In 32 years of radiologic technologist practice, I've never seen anything like COVID-- how destructive to lung tissue, how quickly it can completely infect a patient's entire lungs.
January 2020, I caught what I figured was just a bad flu, edging into pneumonia, despite flu inoculation. Only in retrospect did I discover what I'd suffered through. My old labrador had just had a tumor removed, we were laid up together. I absolutely could not move air unless propped up all night, 2 nights, completely exhausted 2 albuterol inhalers, keeping the phone charged and ready to call the ambulance.
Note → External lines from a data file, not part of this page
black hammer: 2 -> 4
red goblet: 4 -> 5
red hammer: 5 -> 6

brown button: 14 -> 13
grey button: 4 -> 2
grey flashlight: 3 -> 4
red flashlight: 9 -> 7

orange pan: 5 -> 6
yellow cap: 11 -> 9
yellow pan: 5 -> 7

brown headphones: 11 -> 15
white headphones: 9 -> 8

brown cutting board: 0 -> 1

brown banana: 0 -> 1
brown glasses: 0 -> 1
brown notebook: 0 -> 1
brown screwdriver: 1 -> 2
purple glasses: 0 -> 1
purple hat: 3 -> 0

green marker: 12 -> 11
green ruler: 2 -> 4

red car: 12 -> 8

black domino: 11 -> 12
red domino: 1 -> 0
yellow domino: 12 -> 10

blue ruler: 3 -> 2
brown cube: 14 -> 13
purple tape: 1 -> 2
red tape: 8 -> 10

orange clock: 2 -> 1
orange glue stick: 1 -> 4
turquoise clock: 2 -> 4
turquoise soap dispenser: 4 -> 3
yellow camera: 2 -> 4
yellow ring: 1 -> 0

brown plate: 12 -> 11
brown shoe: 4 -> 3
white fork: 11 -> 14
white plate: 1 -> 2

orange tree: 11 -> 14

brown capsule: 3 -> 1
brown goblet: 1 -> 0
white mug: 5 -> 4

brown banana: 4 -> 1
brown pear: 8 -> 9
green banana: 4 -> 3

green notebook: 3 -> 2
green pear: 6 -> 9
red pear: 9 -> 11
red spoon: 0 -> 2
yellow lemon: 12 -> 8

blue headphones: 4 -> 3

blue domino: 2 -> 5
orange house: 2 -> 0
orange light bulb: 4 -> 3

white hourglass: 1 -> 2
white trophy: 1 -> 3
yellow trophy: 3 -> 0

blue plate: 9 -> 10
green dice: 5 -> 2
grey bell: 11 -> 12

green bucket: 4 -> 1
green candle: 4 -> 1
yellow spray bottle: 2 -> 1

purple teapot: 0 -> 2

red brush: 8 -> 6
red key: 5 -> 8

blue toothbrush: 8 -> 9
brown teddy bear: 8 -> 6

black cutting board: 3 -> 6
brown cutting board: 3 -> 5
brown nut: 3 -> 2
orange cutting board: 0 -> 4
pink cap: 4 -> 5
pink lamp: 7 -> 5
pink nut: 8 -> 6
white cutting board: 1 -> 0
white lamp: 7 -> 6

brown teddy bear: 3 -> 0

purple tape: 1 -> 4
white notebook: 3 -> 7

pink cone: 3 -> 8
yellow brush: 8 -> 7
I was lucky, although my entire chest burned and I was so fearful of another heart attack. Here was the discovery in retrospect: I couldn't keep anything down and poor appetite was made worse because everything tasted like aluminum foil.
Despite a mild case, stage 1 edging into 2, it did plenty of damage. I felt like crap for over a year, 61 years old but very mild arthritis became visibly apparent and severely limited my ADL's. Mild, mostly seasonal and dust exposure asthma became daily medicated, completely inhaler dependent every day. The smoke from Napa valley fire exacerbated that.
Here it is, one year and nine months later. I'm only now, aside from asthma inhaler frequency, returning to something resembling my baseline. I'm on a final recovery attempt "sabbatical". Arguing with anti-maskers in the hospital 🤬 drove my blood pressure through the roof. In a bit over a month, I'm back to the front lines.
I think we all have lost count of the ways 2020 sucked.